Kerberoasting is a post-exploitation attack where an attacker extracts service tickets from memory and attempts to crack them offline to retrieve the plaintext password of a service account.

It exploits the way Kerberos handles Service Principal Names (SPNs) and Ticket Granting Service (TGS) tickets.


🛠️ How It Works

  1. Attacker gains access to a domain-joined machine (often as a regular user).
  2. They use tools like Rubeus, Impacket, or Mimikatz to request service tickets for SPNs.
  3. These tickets are encrypted with the NTLM hash of the service account.
  4. The attacker extracts the ticket and cracks it offline using brute-force or dictionary attacks.
  5. Once cracked, they obtain the service account password, which may have elevated privileges.

⚠️ Why It’s Dangerous

  • No need for elevated privileges to start the attack.
  • Offline cracking avoids detection by domain controllers.
  • Service accounts often have weak passwords and high privileges.
  • Can lead to lateral movement and privilege escalation.

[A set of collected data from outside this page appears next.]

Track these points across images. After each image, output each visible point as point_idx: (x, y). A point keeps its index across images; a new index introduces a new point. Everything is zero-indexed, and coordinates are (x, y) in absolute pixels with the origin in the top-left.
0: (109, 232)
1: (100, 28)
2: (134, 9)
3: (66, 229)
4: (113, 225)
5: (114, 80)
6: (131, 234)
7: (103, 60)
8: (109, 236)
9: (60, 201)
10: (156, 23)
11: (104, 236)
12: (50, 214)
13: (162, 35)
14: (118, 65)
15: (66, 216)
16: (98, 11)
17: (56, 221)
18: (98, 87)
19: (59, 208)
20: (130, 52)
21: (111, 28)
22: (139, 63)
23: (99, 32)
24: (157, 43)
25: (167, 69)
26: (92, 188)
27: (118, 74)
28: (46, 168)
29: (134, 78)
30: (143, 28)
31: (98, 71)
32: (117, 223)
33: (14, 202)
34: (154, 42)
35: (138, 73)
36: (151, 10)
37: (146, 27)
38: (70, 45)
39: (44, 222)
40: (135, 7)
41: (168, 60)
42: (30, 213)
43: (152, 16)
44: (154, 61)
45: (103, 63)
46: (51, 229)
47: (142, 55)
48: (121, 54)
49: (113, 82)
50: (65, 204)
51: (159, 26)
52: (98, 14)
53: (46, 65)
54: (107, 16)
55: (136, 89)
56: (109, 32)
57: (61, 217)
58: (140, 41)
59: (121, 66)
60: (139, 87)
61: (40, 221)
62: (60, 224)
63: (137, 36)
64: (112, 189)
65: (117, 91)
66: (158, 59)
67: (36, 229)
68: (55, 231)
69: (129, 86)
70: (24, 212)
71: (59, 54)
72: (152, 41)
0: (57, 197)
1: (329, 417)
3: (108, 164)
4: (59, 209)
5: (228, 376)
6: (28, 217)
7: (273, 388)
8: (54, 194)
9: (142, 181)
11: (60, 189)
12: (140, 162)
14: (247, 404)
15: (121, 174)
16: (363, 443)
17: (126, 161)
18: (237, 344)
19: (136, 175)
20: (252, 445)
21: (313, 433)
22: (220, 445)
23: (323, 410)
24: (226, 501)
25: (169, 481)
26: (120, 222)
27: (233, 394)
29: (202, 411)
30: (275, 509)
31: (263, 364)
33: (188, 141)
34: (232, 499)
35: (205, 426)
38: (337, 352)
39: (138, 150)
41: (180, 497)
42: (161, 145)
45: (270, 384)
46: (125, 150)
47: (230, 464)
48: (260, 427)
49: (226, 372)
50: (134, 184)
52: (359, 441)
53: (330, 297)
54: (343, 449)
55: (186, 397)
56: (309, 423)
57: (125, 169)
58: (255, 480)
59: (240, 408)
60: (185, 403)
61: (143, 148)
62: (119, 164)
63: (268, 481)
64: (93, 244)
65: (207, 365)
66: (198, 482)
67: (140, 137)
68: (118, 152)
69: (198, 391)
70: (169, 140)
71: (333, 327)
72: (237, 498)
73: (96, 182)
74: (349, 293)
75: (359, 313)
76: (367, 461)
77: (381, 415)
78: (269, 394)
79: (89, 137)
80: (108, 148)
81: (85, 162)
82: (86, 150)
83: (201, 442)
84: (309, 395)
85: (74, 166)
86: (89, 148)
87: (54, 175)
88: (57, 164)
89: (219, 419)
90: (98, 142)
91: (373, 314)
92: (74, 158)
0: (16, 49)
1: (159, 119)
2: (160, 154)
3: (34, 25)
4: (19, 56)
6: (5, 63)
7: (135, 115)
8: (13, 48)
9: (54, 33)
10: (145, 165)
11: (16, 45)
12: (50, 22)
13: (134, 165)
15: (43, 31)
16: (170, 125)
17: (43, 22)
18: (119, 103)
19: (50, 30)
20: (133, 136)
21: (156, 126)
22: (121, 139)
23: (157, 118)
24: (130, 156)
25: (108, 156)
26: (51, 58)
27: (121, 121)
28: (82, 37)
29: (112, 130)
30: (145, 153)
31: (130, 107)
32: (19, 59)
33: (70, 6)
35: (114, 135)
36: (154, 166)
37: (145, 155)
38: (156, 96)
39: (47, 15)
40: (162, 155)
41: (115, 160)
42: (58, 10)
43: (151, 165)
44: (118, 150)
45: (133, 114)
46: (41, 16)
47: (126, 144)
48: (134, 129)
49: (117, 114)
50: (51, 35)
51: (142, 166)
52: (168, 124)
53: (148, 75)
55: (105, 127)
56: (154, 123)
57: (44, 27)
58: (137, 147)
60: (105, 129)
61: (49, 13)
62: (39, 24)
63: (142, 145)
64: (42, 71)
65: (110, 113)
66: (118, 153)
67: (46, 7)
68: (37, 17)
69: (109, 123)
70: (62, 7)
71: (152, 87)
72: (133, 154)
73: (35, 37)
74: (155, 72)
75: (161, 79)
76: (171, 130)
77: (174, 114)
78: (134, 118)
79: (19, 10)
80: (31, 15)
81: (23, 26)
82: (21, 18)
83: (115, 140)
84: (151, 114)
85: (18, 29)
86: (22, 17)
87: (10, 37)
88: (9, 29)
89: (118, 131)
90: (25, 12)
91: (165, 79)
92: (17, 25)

🛡️ How to Defend Against Kerberoasting

Defense Strategy Description
🔐 Use Strong Passwords Ensure service accounts have long, complex passwords.
🧼 Clean Up SPNs Remove unnecessary or unused SPNs to reduce attack surface.
🧾 Monitor TGS Requests Use SIEM tools to detect unusual volume or patterns of TGS requests.
🧍‍♂️ Limit Service Account Privileges Apply least privilege and avoid using domain admin rights.
🔄 Rotate Passwords Regularly Especially for high-value service accounts.
🧰 Use Managed Service Accounts These automatically rotate passwords and reduce exposure.